Well, I think their coup attempt is over at this point, but they are still trying to maintain a reason for the independent counsel to exist. We don't need that to investigate whether Russia tried to interfere. The only reason to maintain it was the pretext that Trump was working for the Russians, and that clearly isn't the case.
colliric wrote:It's becoming obvious to me he is investigating attempted Russian interference and not Russian collusion.
Perhaps he's thrown the last few indictments to that end. However, you don't need an independent counsel for any of the charges he's come up with so far. The DoJ could do that on its own.
Hindsite wrote:If it is to find something to indict as many people as possible and make as much money from the government as he drags it out as long as possible, then you may be correct.
Well, that seems to be what's going on right now. Hillary Clinton donors are recouping their donations in the most cynical way imaginable. There is simply no point in an independent counsel with no direct oversight in the absence of an allegation that the president and his chain of command are directly involved in something criminal. What it amounts to is giving anti-Trump forces prosecutorial power that isn't reviewable by Trump himself. That should be stopped.
colliric wrote:The Fact he hasn't even requested an interview with Trump is because he's doing his job properly.
Nunes, Grassley and Graham are making that story line very difficult to believe. What Steele did is criminal AND material. Yet, Mueller is prosecuting people for penny ante things. Like this son-in-law-attorney-of-a-Russian-oligarch-who-lied-to-the-FBI thing. Is that material compared to what Christopher Steele did? The more they try to put some lipstick on a pig, the more it blows up in their face.
I still think the best analogy for the last two years was from Victor Davis Hanson--"the neutron bomb election." The establishment are essentially the walking dead. The agent orange contaminated soon-to-be-dead-but-don't-know-it-yet zombies of yesteryear. From my perspective, Nancy Pelosi and Ruth Bader Ginsberg represent the living dead.
Zagadka wrote:... there is no big direct evidence, but they keep managing to pile up lots of small ones going back years.
And we all know how much Republicans care about deleted e-mail.
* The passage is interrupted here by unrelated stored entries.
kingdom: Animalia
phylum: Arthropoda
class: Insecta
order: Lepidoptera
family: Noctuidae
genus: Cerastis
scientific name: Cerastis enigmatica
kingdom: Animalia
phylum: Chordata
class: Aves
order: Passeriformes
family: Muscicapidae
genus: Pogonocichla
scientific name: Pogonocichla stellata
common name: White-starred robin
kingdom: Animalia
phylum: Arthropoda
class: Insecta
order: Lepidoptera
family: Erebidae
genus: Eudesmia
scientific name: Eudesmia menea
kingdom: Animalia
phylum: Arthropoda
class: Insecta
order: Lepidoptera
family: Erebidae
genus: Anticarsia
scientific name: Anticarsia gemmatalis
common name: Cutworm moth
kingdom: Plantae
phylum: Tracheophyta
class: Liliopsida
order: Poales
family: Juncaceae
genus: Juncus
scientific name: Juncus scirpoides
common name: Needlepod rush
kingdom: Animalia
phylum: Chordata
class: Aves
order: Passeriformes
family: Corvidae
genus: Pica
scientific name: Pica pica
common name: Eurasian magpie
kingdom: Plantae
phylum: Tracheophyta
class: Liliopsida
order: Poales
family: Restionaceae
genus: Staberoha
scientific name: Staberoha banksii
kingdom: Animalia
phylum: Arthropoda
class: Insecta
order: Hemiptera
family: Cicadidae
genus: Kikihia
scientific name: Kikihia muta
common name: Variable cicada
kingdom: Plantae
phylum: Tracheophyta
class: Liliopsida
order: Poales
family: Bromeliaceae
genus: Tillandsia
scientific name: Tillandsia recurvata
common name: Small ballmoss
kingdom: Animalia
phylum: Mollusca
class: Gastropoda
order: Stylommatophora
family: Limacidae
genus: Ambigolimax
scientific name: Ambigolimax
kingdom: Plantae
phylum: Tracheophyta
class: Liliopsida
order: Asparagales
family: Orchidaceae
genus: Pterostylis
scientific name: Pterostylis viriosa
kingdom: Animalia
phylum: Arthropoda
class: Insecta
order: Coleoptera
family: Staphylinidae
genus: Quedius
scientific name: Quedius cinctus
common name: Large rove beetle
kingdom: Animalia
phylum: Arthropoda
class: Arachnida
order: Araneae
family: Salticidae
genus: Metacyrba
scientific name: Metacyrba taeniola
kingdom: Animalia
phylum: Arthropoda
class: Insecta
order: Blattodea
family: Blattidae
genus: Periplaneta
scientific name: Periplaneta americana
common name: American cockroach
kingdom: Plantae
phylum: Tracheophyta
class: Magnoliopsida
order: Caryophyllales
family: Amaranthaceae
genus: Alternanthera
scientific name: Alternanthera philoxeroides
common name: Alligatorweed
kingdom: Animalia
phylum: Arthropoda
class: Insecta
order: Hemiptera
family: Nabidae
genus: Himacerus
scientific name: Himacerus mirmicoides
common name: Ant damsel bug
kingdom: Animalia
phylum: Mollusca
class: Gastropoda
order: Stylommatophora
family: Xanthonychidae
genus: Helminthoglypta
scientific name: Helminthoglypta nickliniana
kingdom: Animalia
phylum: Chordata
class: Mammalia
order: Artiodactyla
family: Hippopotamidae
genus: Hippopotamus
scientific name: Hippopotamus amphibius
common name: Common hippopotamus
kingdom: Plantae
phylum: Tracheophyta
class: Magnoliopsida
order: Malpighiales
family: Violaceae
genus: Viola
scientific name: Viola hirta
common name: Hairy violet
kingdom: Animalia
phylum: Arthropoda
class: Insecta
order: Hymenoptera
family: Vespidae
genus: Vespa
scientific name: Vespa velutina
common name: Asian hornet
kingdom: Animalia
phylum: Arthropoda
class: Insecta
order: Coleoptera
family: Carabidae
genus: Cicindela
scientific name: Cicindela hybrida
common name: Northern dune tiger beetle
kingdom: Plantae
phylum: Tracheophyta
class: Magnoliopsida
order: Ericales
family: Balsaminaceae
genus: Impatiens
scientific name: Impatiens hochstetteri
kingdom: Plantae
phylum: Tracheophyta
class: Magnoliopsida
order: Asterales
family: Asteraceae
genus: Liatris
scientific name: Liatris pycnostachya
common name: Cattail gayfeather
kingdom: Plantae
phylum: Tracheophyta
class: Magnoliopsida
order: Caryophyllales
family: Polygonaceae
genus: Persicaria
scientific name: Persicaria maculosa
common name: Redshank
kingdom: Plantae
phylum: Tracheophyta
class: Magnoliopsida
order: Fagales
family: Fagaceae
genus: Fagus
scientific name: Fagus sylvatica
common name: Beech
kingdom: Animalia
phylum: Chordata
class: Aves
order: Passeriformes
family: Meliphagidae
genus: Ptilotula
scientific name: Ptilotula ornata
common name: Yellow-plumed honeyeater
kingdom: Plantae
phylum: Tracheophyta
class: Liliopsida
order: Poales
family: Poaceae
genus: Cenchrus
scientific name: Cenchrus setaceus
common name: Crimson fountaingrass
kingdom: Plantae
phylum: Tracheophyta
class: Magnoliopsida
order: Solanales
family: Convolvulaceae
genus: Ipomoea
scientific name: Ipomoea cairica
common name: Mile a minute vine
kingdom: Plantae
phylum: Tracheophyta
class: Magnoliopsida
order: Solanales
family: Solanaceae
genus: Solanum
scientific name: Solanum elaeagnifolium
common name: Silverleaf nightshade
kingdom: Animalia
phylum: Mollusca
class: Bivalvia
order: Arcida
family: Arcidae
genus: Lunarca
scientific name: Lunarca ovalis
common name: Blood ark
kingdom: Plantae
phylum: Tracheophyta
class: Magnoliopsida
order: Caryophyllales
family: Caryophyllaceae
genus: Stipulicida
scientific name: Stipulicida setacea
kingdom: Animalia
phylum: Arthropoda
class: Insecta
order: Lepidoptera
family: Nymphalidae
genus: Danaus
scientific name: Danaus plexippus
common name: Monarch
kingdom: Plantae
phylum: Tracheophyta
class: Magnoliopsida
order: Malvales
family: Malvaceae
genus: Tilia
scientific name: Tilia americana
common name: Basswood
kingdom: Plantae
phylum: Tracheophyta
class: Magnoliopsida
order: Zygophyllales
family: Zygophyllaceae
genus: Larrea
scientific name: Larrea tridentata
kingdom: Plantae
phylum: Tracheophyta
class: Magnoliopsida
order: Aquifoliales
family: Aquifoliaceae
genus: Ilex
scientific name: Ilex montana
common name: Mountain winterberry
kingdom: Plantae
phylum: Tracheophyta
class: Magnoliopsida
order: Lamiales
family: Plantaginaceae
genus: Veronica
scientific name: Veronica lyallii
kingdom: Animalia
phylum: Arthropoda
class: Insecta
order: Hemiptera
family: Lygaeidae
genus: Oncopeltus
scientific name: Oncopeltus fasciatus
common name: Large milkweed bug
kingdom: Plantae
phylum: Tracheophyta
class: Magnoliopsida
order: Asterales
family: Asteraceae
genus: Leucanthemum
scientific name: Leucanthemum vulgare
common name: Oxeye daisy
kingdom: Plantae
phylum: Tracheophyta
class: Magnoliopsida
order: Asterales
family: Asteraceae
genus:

Yeah. Even that just seems like it's for show--almost if as if he's being paid by the FBI to appear to be falling on his sword. The guy is a Dutch citizen. Why does the US think it gets to prosecute citizens of other countries for acts not done on US soil? Why should we expect people other than US citizens to have some sort of legal or moral obligation to be honest with the US FBI? It's kind of a bizarro standard.
"We have put together the most extensive and inclusive voter fraud organization in the history of American politics."